Work to do
1 – Reproduce word for word the passage of the page about the at sign that runs from "If you've spent" down to "for tagging users.".
2 – Decide whether each statement agrees with the page about the at sign, answering yes or no and quoting the words of the page that settle it: (a) The programmer credited with choosing @ for e-mail addresses developed what became e-mail in 1971. (b) Instagram is named as a platform that uses the @ sign for tagging users. (c) The word was added in September 2021.

Page
Update: This word was added in September 2020.
If you've spent any time on Twitter, you're familiar with @, the at sign. While @ has had many uses over time (such as in unit pricing, e.g., "20 pencils @ 5 cents apiece"), we usually associate contemporary use of the symbol with the Internet and social media.
Ray Tomlinson, the programmer who developed what became e-mail in 1971, is credited with selecting the @ symbol to direct messages to a user at a particular domain, as in noah.webster@Merriam-Webster.com. As the symbol became a convenient shorthand device necessitated by its 140-character limit, Twitter eventually incorporated it as a function for users to tweet at one another. Now, Twitter users are typically identified by their @-prefixed handles, like @MerriamWebster. Other social media platforms, such as Instagram, have similarly incorporated the @ sign for tagging users.

Data section
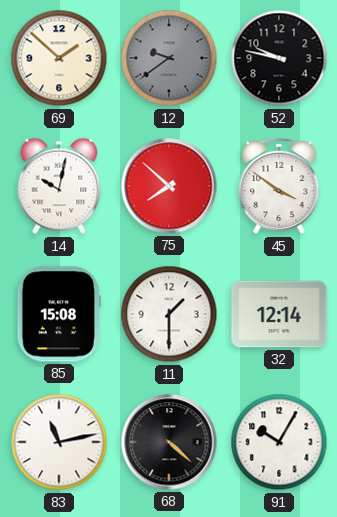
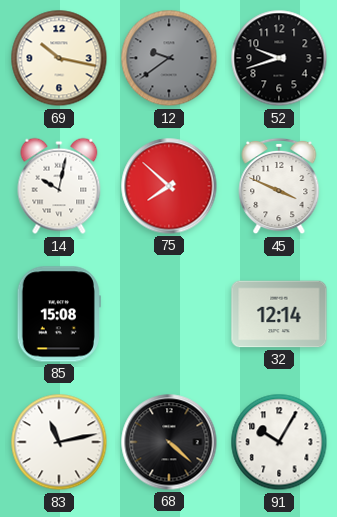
69: 1:52 -> 10:17
52: 9:47 -> 9:42
45: 3:51 -> 3:49
11: 1:30 -> none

Answers for this exercise
1 –
If you've spent any time on Twitter, you're familiar with @, the at sign. While @ has had many uses over time (such as in unit pricing, e.g., "20 pencils @ 5 cents apiece"), we usually associate contemporary use of the symbol with the Internet and social media.
Ray Tomlinson, the programmer who developed what became e-mail in 1971, is credited with selecting the @ symbol to direct messages to a user at a particular domain, as in noah.webster@Merriam-Webster.com. As the symbol became a convenient shorthand device necessitated by its 140-character limit, Twitter eventually incorporated it as a function for users to tweet at one another. Now, Twitter users are typically identified by their @-prefixed handles, like @MerriamWebster. Other social media platforms, such as Instagram, have similarly incorporated the @ sign for tagging users.

2 –
(a) Yes: "Ray Tomlinson, the programmer who developed what became e-mail in 1971, is credited with selecting the @ symbol"
(b) Yes: "Other social media platforms, such as Instagram, have similarly incorporated the @ sign for tagging users."
(c) No: "This word was added in September 2020."